■ YOUR GOAL: Provide only the number of lines in the records where "HYDROGLOW" appears.

■ DATA IN THIS EXERCISE:
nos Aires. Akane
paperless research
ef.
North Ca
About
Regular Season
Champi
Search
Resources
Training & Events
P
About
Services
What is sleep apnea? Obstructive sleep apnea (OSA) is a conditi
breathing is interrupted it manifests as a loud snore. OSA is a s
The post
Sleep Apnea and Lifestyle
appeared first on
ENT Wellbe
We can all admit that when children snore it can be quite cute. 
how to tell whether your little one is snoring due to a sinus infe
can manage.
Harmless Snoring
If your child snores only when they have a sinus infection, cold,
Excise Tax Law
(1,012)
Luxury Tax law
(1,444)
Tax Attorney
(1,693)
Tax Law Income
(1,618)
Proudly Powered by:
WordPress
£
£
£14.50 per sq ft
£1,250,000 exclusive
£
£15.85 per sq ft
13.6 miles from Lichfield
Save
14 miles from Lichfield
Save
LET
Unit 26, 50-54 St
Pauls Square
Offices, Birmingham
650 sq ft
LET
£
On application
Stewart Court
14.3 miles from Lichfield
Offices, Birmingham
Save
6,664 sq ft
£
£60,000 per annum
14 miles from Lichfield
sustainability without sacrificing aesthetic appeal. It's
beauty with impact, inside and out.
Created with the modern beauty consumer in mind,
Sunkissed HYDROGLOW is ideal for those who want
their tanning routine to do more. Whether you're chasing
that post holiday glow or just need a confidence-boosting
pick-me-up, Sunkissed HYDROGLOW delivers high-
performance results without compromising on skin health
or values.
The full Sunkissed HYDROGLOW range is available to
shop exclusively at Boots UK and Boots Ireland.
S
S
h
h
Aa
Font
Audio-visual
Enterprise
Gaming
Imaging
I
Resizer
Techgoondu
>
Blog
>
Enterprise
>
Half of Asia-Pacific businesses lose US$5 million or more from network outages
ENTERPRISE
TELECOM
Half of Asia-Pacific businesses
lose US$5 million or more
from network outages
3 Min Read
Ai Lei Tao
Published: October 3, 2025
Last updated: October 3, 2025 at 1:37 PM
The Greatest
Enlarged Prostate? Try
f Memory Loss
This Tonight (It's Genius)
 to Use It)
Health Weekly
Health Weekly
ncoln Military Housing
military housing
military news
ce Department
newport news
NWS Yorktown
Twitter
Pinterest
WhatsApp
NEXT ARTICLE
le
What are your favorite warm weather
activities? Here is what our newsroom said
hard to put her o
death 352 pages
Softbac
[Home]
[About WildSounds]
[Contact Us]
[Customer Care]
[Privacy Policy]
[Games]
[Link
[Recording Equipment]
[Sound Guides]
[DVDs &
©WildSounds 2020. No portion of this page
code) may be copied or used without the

■ ANSWER SECTION: 3